▸ Extracted text
Of course, community work programs bring with them their own set of risks. For example, if the guilty individual is posted to a locality or an institution with a history of discrimination or physical/sexual abuse, then there is a good likelihood that the community work enrollee will get into quarrels and altercations, if not give vent to more violent reactions. Moreover, the participant will have to fully commit himself/herself for the task assigned to him/her. Half-hearted efforts to serve the community will only result in making the individual vulnerable to commit further crimes and will ultimately defeat the restorative purpose. These are a set of drawbacks associated with the concept of community service as a remedial measure for social crimes (Mason, 1998).
There are human rights activists, who take a more compassionate view of the flawed behaviors of criminals. The implication here being that relatively un-oppressive punishments such as imposition of so many hours of community work is more legitimate when compared to harsher punishments. But, it should be borne in mind that
“The human rights movement is based on the need for a counter-ideology to combat the abuses and misuses of political authority by those who invoke as a justification for their activities, the need to subordinate the particular needs of the individuals to the general good. The stance of the rights workers in the long haul benefits a few persons in comparison to the safety and security of the entire society.” (Andrews & Bonta, 2003)
Hence, we need to gain a more nuanced understanding of the nature of civil liberties and how the rights of individuals square off against that of the community, before deciding on the right approach to punishing criminals.

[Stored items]
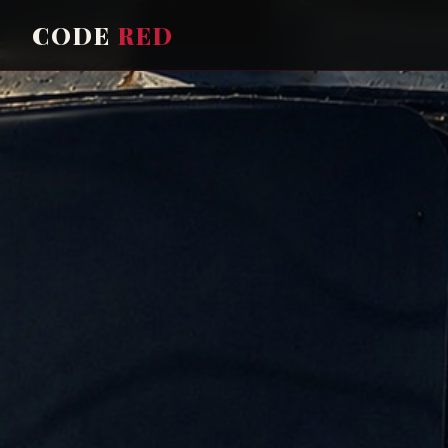
CODE
RED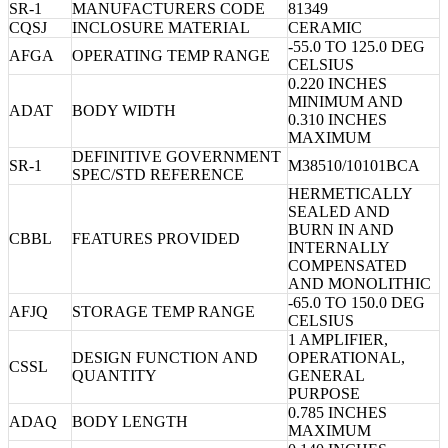
SR-1
MANUFACTURERS CODE
81349
CQSJ
INCLOSURE MATERIAL
CERAMIC
-55.0 TO 125.0 DEG
AFGA
OPERATING TEMP RANGE
CELSIUS
0.220 INCHES
MINIMUM AND
ADAT
BODY WIDTH
0.310 INCHES
MAXIMUM
DEFINITIVE GOVERNMENT
SR-1
M38510/10101BCA
SPEC/STD REFERENCE
HERMETICALLY
SEALED AND
BURN IN AND
CBBL
FEATURES PROVIDED
INTERNALLY
COMPENSATED
AND MONOLITHIC
-65.0 TO 150.0 DEG
AFJQ
STORAGE TEMP RANGE
CELSIUS
1 AMPLIFIER,
DESIGN FUNCTION AND
OPERATIONAL,
CSSL
QUANTITY
GENERAL
PURPOSE
0.785 INCHES
ADAQ
BODY LENGTH
MAXIMUM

▸ Directive
Please write out the passage on community service as punishment again, starting with "There are human" and going on through "(Andrews & Bonta, 2003)", and switch "political authority" to "state power".

▸ Written answer
There are human rights activists, who take a more compassionate view of the flawed behaviors of criminals. The implication here being that relatively un-oppressive punishments such as imposition of so many hours of community work is more legitimate when compared to harsher punishments. But, it should be borne in mind that
“The human rights movement is based on the need for a counter-ideology to combat the abuses and misuses of state power by those who invoke as a justification for their activities, the need to subordinate the particular needs of the individuals to the general good. The stance of the rights workers in the long haul benefits a few persons in comparison to the safety and security of the entire society.” (Andrews & Bonta, 2003)